食卓に並んだシリアルとベーコンエッグをつまみ食いしながらアップルはお節介を焼く。
「……スーパーに行けば豆腐や味噌もあるので…………、特に問題はない……」
 食器を片付けた灰賀は工具箱を右手に持ち、作業用のベストを着て玄関の扉を開ける。
「すぐそこで自動車事故が起こり家屋が破損したらしい……修繕に行ってくる……」

 灰賀の性格はというと少し無骨ではあるが、硬派で思慮深い。顔は険しいが声のトーンは優しく落ち着いていて頼りになる男性像だ。
「どうやらオヌシとは正反対のようじゃな。フレッドよ」
「俺がクソ不真面目のナンパ野郎でダメ男って言いたいのか!?」
 おもむろにアップルはフレッドの鼻をツンッと人先指でつつく。

「それではワシらも出かけるかの」
「え……? 一緒に見廻りでもするのか?」
「このうつけ者ッ!」

 とぼけた感じのフレッドに軽く一括して、彼女は親指を立てる。
「地獄のレベル上げマラソンじゃ……ふぉっふぉっふぉ」
 そう言うとアップルは満面の笑みを浮かべた。

「…………ヤダです」
「やるのじゃッ!!」
 フレッドとアップルのにらみ合いが不毛に続く。

――その時、フレッドの家の近くで二人の男性がなにやら言い争いを始める。

「そのP320は俺が5日前から入荷を待ってたんだぞッ!!」
「は? 知らねぇよ……俺のが先に手に取ったから早い者勝ちだろ」
 どうやらお互いに拳銃の奪い合いをして口論になってるみたいだ。

 SIG Sauer P320とはシグ・ザウエルから2014年に発表され、昨今米軍でも正式に採用された拳銃。アメリカでもオーソドックスなグロックにかなり近い操作感を有する人気の商品なのだ。

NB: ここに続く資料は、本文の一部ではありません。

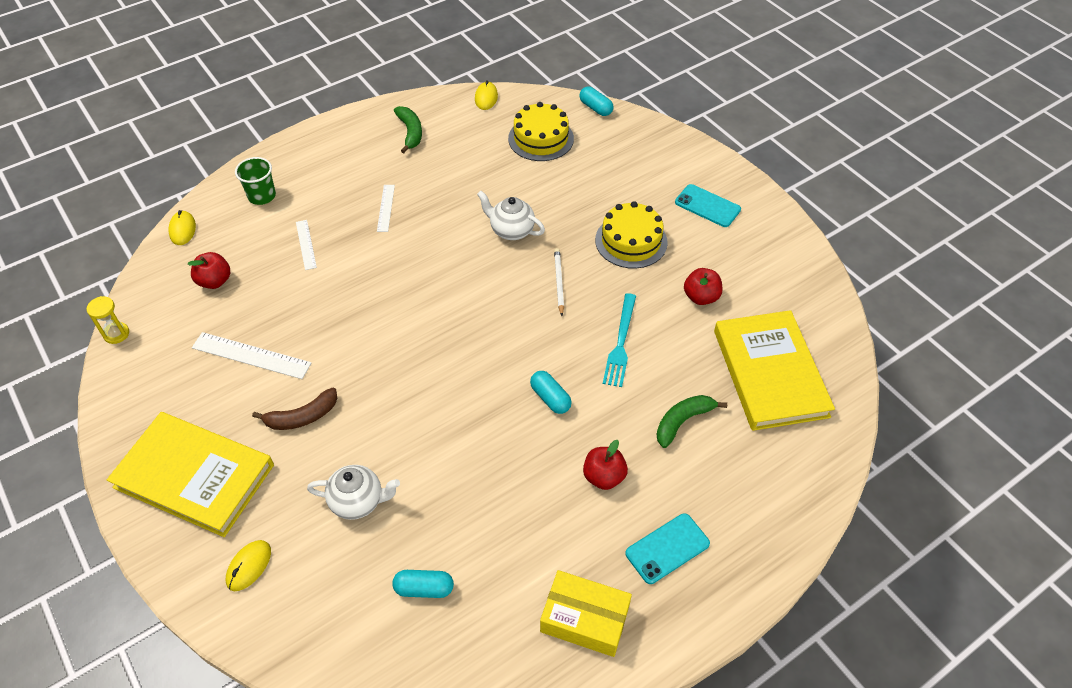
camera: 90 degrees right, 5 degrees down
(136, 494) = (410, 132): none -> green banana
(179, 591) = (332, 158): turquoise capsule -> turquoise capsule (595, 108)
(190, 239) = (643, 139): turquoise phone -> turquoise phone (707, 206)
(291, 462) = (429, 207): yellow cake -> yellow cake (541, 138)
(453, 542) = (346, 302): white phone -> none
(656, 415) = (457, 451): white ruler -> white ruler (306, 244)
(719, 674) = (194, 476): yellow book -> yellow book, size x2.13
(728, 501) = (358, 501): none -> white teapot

「バグのせいでアイテムの出現率にムラが出てきておるのじゃろうな」
「ていうか発砲とかされたらマズいだろこれ!?」
 ヒヤヒヤしているフレッドにアップルは冷静に対応する。

「ここはセーフティエリアの内側じゃからな……まぁ見ておれ」

 「しつけぇんだよ、クソがッ!」
 拳銃を手にしていた男が頭に血がのぼり 、故意にトリガーを引く。――が、弾丸は出ずにただ空砲の音だけが虚しくひびいた。
 「危ねぇだろッこの豚野郎ッ!!」
 銃をほしがっていた男も激昂し、銃を蹴り飛ばし相手と取っ組み合う。
  
「オイオイまさか銃はNGだけど、殴り合いならOKとかそんなオチじゃないよな?」
「うむ、包丁や鈍器を用いた場合も、対象となった個人にバリアが張られて無傷で済むぞ……つまり殺人までエスカレートはしない安心設計じゃな」
「なんじゃそりゃあ!? オイッ暴行罪で逮捕するぞお前ら!!」

 両人のケンカを駆け足で止めに行くフレッド、職業病というやつである。

 数分後、鼻血を垂らしたフレッドはP320を没収し、二人に自宅謹慎処分を言い渡す。なんとか事態を強引に丸く収めたのだった……。
「セーフティエリア(安全とは言っていない)というわけじゃ」
「というわけじゃ……じゃねーよ!そのデカ尻ひっぱたくぞ!」

 フレッドは息切れをして、ナビゲーターのアップルにある確認をとる。
「なぁ……俺って寄生虫を体内に入れてパワーやスピードが10倍増しになってさ、超人の仲間入りしたはずじゃなかったっけ?」

「セーフティエリア内では常人レベルにステータスが抑えられる設定じゃ、あと〈ヴァリアント〉も使えぬから要注意じゃぞ」
「てめぇ……そういうことは初めに言っとけー!」

 ムカっとしたフレッドはアップルの生尻に平手でビンタをかます。
「あいったー! セクハラじゃ、誰か警察を呼ぶのじゃ!!」
「おまわりさんっ!……は俺じゃい……!」 
 
 バカ騒ぎしてる間にちょっとした野次馬たちが集まってきた。
「レベリング行くんだろ……悪目立ちする前に退散すっぞ!」
「ほほぅ、急にやる気をだしおったな」

 フレッドは危惧していた――。さっきまでは恋人のモニカが不慮の事故でよしんば死んだとしても、どこかのセーフティエリアで復活していると安心していたのだ。しかし貧弱な彼女が暴力にさらされる危険性は一切ぬぐえていなかったのである……。
 
「モニカ……俺が今よりずっと強くなって、いつか迎えに行くからなッ」
(たぶんサミュエルが一緒だから大丈夫だよな……あいつタフだし)

 フレッド・A・バーンズ、現在レベル3の駆け出しプレイヤー、やがて世界の命運をかける戦いで『切り札』となる男の巣立ちであった。